Duas perguntas foram inesquecíveis: na primeira, fomos questionadas se a roupa que vestíamos havia sido escolhida pela produção, já que estávamos “bem vestidas demais para sermos prostitutas” – pelo visto não era esperado que duas mulheres que trabalham com sexo estivessem tão cobertas. A segunda veio de um senhor, muito bem vestido, de terno, que me perguntou de forma extremamente formal, com palavras que ele acreditava serem muito complexas para o meu entendimento, claramente na tentativa de me colocar numa saia justa, qual era a “chave” que virava na minha cabeça para conseguir suportar e diferenciar o sexo com um cliente, do sexo com alguém fora do trabalho. É realmente um mistério para os homens que mulheres possam encarar o sexo como algo casual e sem sentimentos envolvidos. Com muita frequência sou questionada se já me apaixonei por um cliente, porque é quase inadmissível uma mulher ter tantas experiências sexuais sem ter nenhum envolvimento romântico.

A peça Meretrizes é um grito por respeito por todas as mulheres, não só as profissionais do sexo, já que muito do que nós vivemos é inerente a todas as mulheres, de todas as profissões. Viemos para mostrar que podemos circular em todos os ambientes, inclusive no cultural, já que a própria sociedade nos transformou numa forma de turismo, muitíssimo rentável por sinal, que movimenta economias mundiais e sustenta incontáveis famílias, até as que se consideram conservadoras e tradicionais. Julgar a realidade do outro sem vivê-la ou sequer conhecer quem a experiencia, é, no mínimo, ignorância.

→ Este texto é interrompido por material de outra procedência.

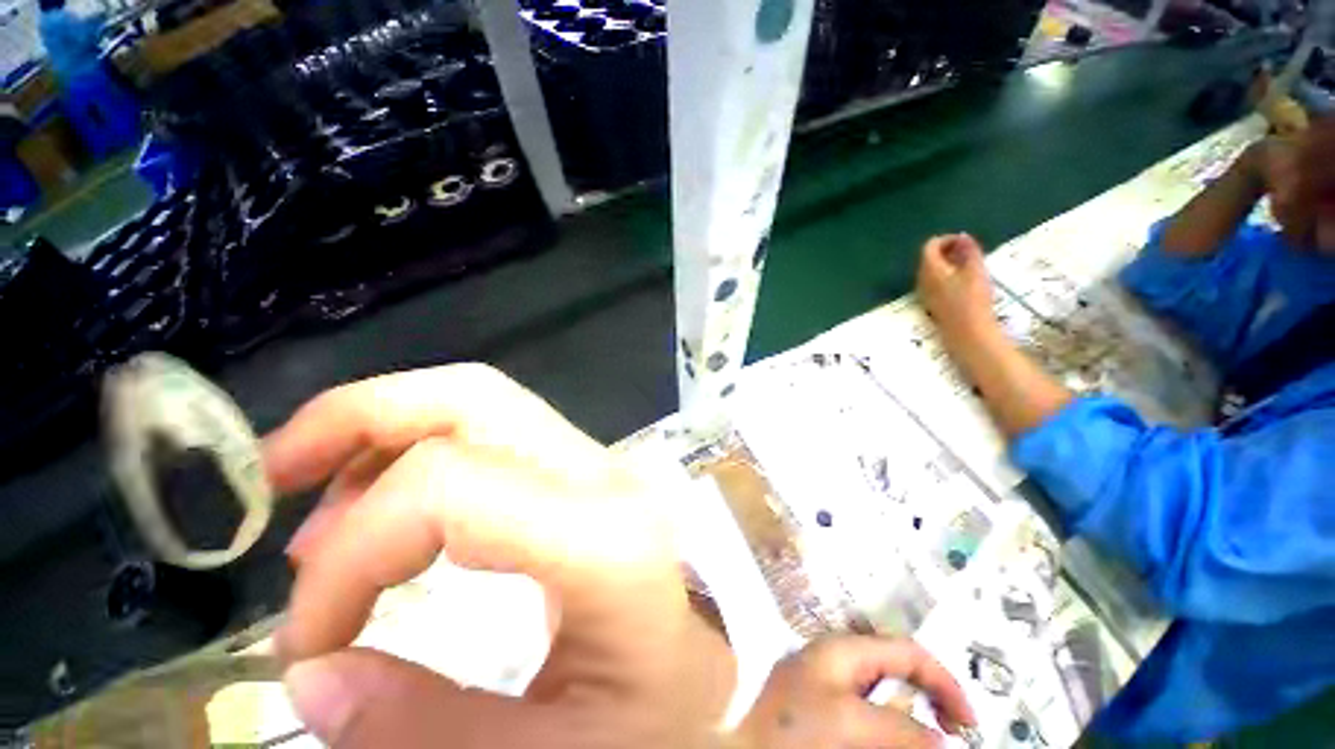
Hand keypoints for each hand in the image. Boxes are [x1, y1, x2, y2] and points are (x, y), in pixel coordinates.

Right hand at [264, 364, 734, 748]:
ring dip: (387, 436)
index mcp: (607, 537)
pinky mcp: (587, 473)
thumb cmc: (667, 719)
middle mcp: (604, 475)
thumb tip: (313, 678)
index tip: (306, 640)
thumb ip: (429, 732)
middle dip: (360, 417)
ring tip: (325, 520)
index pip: (451, 487)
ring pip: (482, 405)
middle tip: (278, 476)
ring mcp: (599, 464)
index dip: (352, 553)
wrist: (726, 668)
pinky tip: (392, 515)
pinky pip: (496, 435)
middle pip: (473, 398)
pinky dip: (425, 454)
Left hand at [733, 635, 976, 748]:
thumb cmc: (793, 729)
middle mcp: (840, 662)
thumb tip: (940, 740)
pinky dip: (887, 732)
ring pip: (887, 701)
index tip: (969, 724)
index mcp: (845, 651)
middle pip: (900, 675)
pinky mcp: (826, 713)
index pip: (907, 651)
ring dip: (909, 725)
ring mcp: (832, 687)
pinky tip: (893, 741)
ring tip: (923, 744)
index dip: (944, 681)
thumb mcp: (850, 722)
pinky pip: (869, 718)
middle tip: (953, 737)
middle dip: (930, 705)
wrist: (745, 748)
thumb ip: (899, 729)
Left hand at [916, 234, 996, 342]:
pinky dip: (947, 276)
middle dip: (948, 251)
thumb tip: (963, 236)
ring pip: (932, 271)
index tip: (966, 242)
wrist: (966, 332)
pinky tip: (964, 282)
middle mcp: (921, 280)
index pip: (930, 246)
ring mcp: (924, 293)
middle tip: (970, 253)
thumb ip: (969, 251)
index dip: (947, 239)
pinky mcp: (930, 303)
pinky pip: (934, 283)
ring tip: (970, 266)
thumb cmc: (972, 299)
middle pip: (929, 258)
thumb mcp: (975, 270)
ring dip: (948, 264)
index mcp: (930, 269)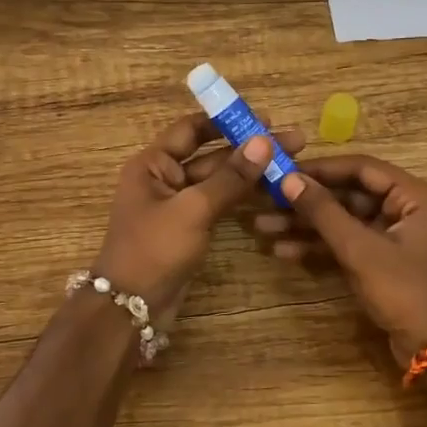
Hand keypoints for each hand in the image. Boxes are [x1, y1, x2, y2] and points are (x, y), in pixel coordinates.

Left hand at [94, 114, 304, 315]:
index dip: (226, 121)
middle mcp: (164, 178)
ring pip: (219, 181)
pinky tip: (272, 192)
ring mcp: (178, 205)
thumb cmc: (154, 250)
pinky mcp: (190, 228)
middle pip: (211, 154)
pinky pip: (219, 204)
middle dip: (250, 148)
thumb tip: (265, 141)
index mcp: (153, 164)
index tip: (265, 118)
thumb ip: (230, 177)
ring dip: (250, 173)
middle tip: (295, 142)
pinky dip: (242, 197)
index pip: (191, 129)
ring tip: (291, 165)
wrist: (132, 307)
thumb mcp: (193, 209)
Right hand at [260, 156, 426, 364]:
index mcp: (414, 196)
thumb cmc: (406, 292)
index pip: (362, 169)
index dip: (320, 169)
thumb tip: (289, 179)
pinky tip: (284, 251)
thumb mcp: (361, 250)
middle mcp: (406, 209)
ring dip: (306, 225)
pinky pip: (347, 243)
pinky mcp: (382, 261)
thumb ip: (325, 212)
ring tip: (263, 227)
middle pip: (349, 194)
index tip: (282, 171)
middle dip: (307, 201)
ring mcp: (393, 237)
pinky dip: (319, 246)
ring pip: (343, 221)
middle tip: (266, 199)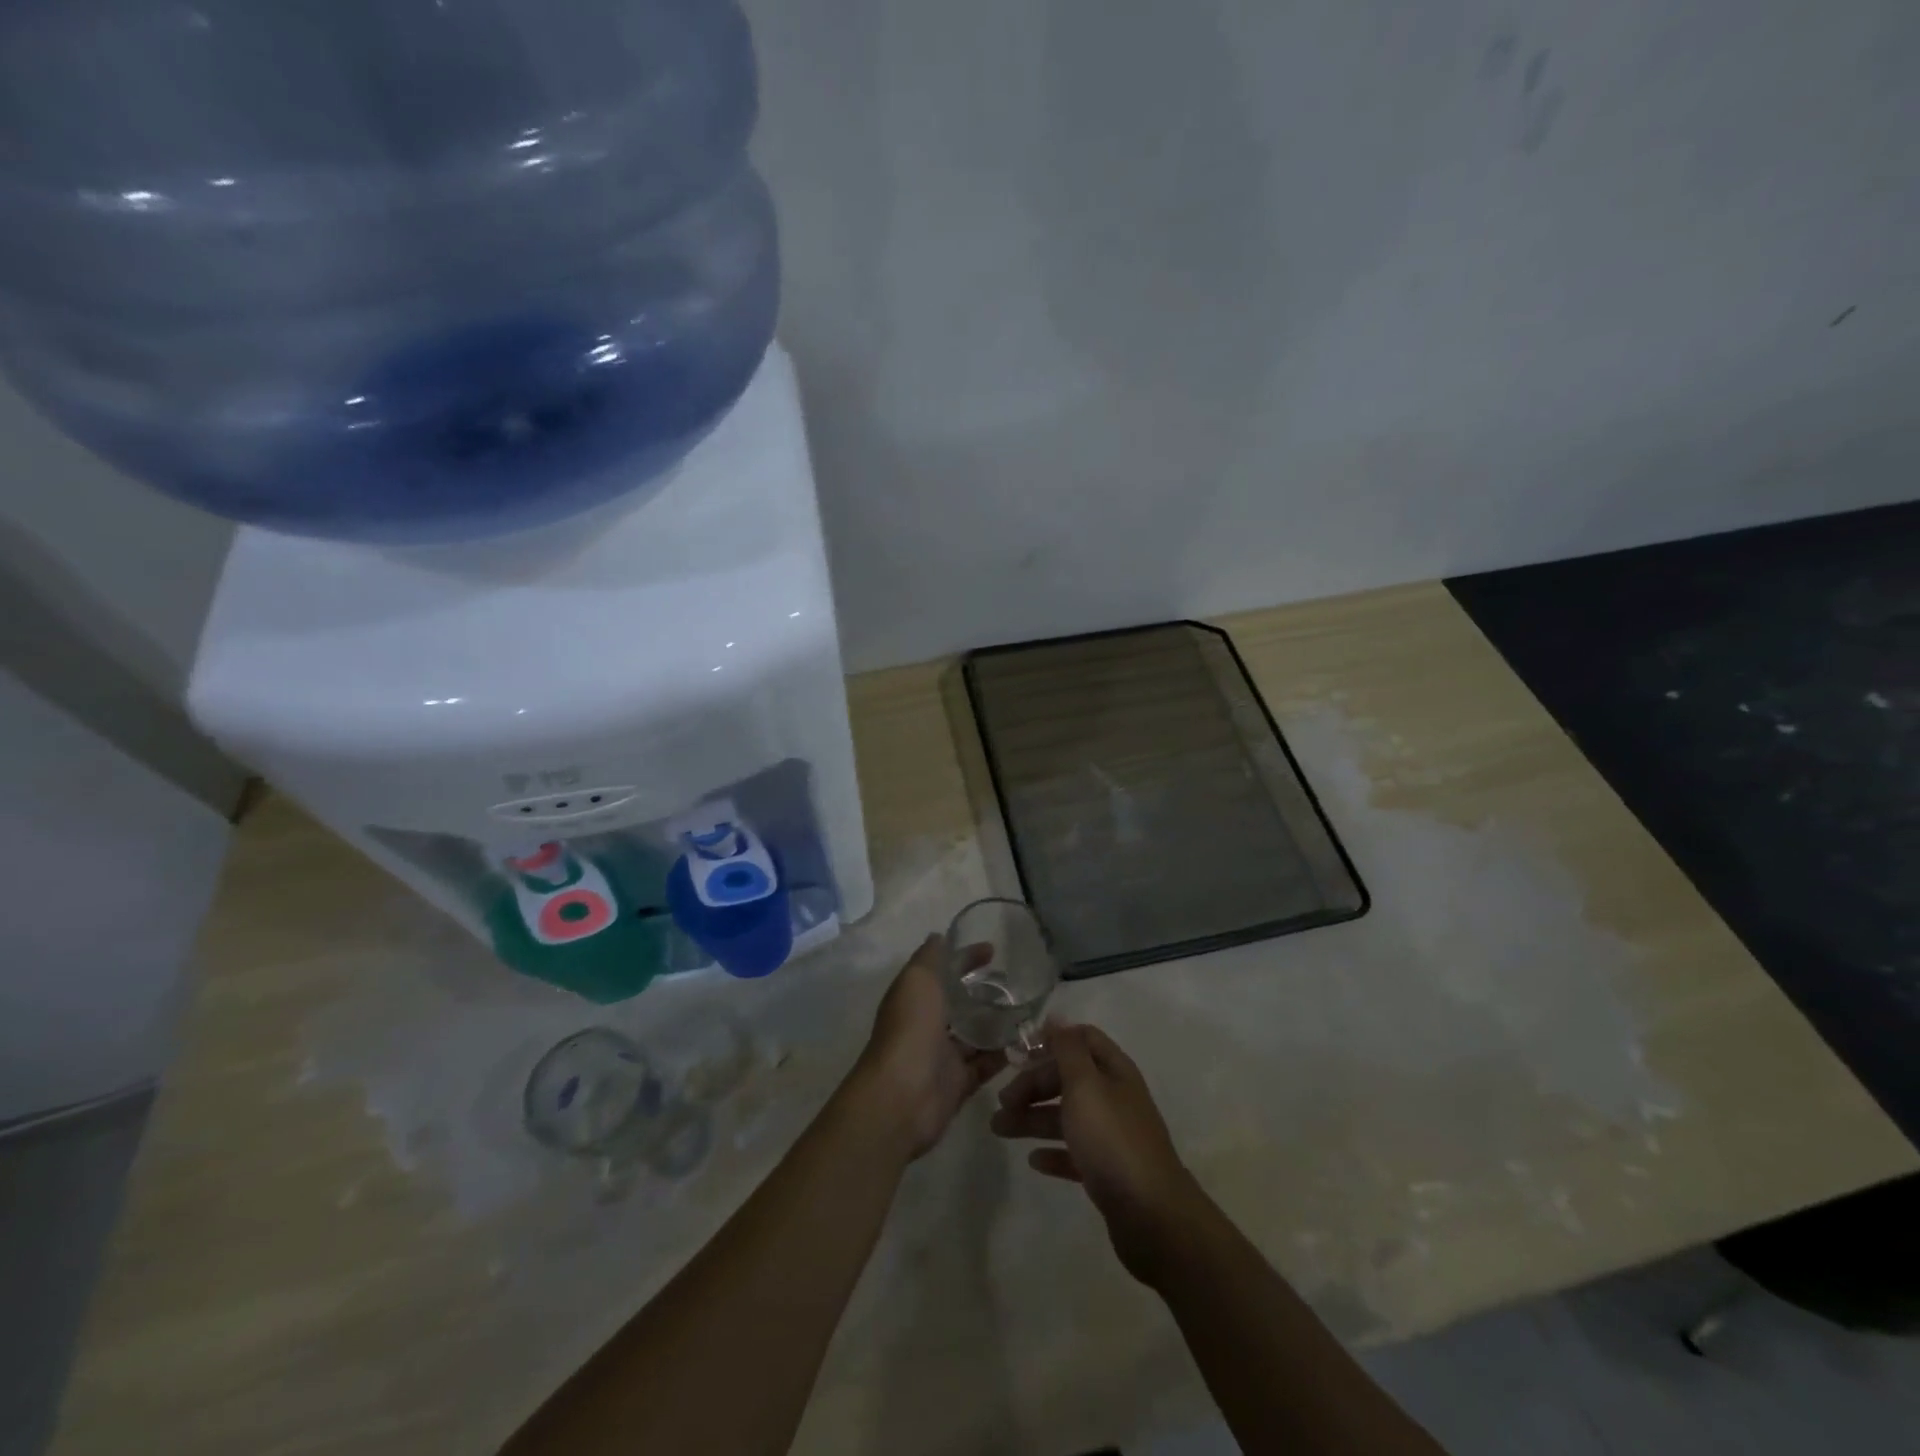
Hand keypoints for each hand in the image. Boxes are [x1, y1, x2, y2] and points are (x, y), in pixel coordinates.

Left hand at [849, 935, 1005, 1160]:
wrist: (903, 1095)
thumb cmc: (910, 1028)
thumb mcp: (918, 979)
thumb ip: (930, 957)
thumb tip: (940, 936)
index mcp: (915, 997)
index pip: (943, 970)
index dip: (965, 958)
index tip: (993, 950)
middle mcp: (927, 1024)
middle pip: (959, 1003)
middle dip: (984, 992)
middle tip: (1017, 984)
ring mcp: (943, 1055)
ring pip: (974, 1034)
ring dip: (996, 1023)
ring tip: (1027, 1009)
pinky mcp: (959, 1083)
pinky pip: (985, 1065)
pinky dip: (1002, 1054)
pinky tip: (1025, 1041)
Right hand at [991, 1022, 1203, 1283]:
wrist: (1152, 1215)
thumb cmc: (1112, 1140)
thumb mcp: (1085, 1085)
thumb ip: (1068, 1049)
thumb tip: (1056, 1017)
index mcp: (1114, 1071)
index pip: (1082, 1040)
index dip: (1051, 1041)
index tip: (1019, 1053)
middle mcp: (1115, 1098)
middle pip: (1069, 1079)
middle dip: (1033, 1085)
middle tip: (1002, 1101)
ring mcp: (1113, 1136)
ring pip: (1067, 1117)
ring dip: (1033, 1119)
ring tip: (999, 1129)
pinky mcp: (1108, 1172)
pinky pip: (1074, 1153)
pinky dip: (1053, 1152)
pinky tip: (1033, 1160)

*Paula Assunção é profissional do sexo, estudante de psicologia e criadora de conteúdo digital. Atua nas redes com foco em estigmas sociais e educação sexual, abordando esses assuntos através do humor. Participa da peça “Meretrizes” , teatro documental que conta a vida de prostitutas de diversas realidades. Já participou de programas como Conversa Com Bial e Podcasts como convidada e Co-Host, falando sobre o universo do sexo pago, com objetivo de desmistificar a profissão.